AD 2018 – Féminisme et racisme antimusulman

Plénière, 19h30 – 21h00

Chacun connaît les stéréotypes de jeunes hommes arabes violents qui viennent en Europe soi-disant pour voler, agresser sexuellement des femmes et commettre des attentats terroristes. Les média relaient les campagnes de dénigrement des partis de droite qui conforte une image islamophobe dans la société. Les représentants de droite argumentent souvent au nom du droit des femmes afin de légitimer d’autres agressions contre les réfugiés, en particulier contre les Musulman(e)s. Par opposition, ils présentent la culture « occidentale » comme progressiste et émancipatrice.

Dans les différents pays européens, les campagnes de dénigrement et de propagande antimusulmane varient selon leurs propres traditions. La France est un pays avec un passé colonial. Une grande partie de la population musulmane habite depuis plusieurs générations en France et subit un racisme structurel au quotidien.

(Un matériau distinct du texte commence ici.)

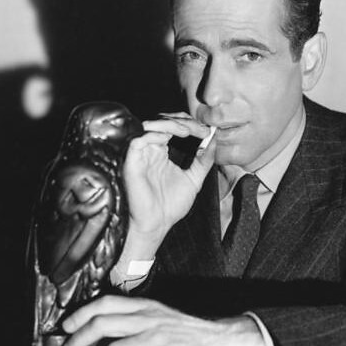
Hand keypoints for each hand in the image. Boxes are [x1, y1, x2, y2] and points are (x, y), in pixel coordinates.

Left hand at [60, 295, 265, 345]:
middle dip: (78, 338)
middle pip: (102, 323)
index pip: (104, 303)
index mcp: (145, 306)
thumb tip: (104, 324)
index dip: (81, 314)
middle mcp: (148, 318)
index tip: (66, 326)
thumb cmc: (187, 331)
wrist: (220, 342)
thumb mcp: (160, 314)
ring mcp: (157, 338)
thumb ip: (135, 316)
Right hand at [123, 113, 216, 244]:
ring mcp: (140, 155)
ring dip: (171, 124)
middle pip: (163, 121)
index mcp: (162, 152)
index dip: (190, 124)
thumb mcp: (194, 179)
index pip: (173, 127)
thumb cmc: (170, 206)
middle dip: (183, 121)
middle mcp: (150, 150)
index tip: (207, 132)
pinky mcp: (131, 162)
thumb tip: (214, 140)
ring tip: (188, 130)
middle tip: (200, 129)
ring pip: (151, 126)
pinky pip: (139, 140)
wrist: (156, 224)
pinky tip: (169, 138)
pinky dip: (155, 134)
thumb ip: (204, 160)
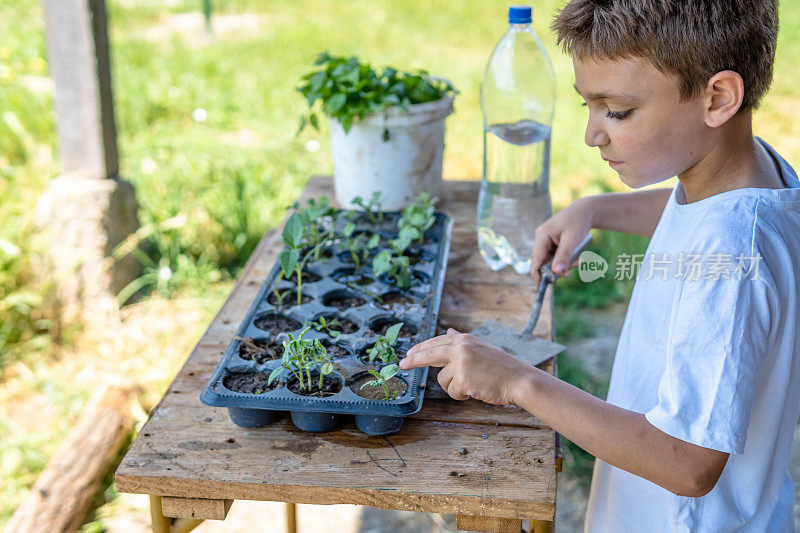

En Suisse et en Allemagne, les migrants musulmans, très souvent arrivés depuis peu [*En Allemagne les Turcs et Kurdes sont souvent là depuis des générations aussi *] vivent une intégration brutale dans les couches défavorisées de la société. Malgré ces différences, on constate une même augmentation de la traque de la droite et des contrecoups conservateurs.

Le débat public est dominé par la problématique concernant le voile, la burqa et le burkini et l’interdiction des minarets. L’UDC sert d’exemple pour d’autres partis de droite ou d’extrême droite en Europe. L’UDC a pu faire passer, en utilisant une rhétorique de bouc-émissaire et de peur l’interdiction des minarets, l’initiative « contre l’immigration de masse » et celle « pour le renvoi des étrangers criminels ». Ces campagnes de dénigrement servent à écarter les questions concernant les aspects sociaux et complique la lutte pour une société qui surmonterait les inégalités entre sexe, entre classes et entre origine.

Comme militant(e)s de gauche, nous sommes confronté(e)s à la problématique de la religion, nous devons combattre la peur fabriquée par les populistes de droite et leurs arguments. C’est pourquoi, lors de la plénière du vendredi soir, nous voulons mener une discussion sur les perspectives féministes contre ces campagnes de racisme antimusulmans et islamophobes. Les expériences provenant de différents pays européens seront enrichis par les échanges avec une militante algérienne.

Avec Zohra Moussaoui, militante féministe et membre du Parti Socialiste des Travailleurs (PST) Algérie,

Violaine L’île, membre du Nouveau Parti Anticapitaliste (NPA, France),

Katharina Pühl, collaboratrice é la Fondation Rosa Luxemburg (Berlin),

et une militante du Mouvement pour le Socialisme de Zurich.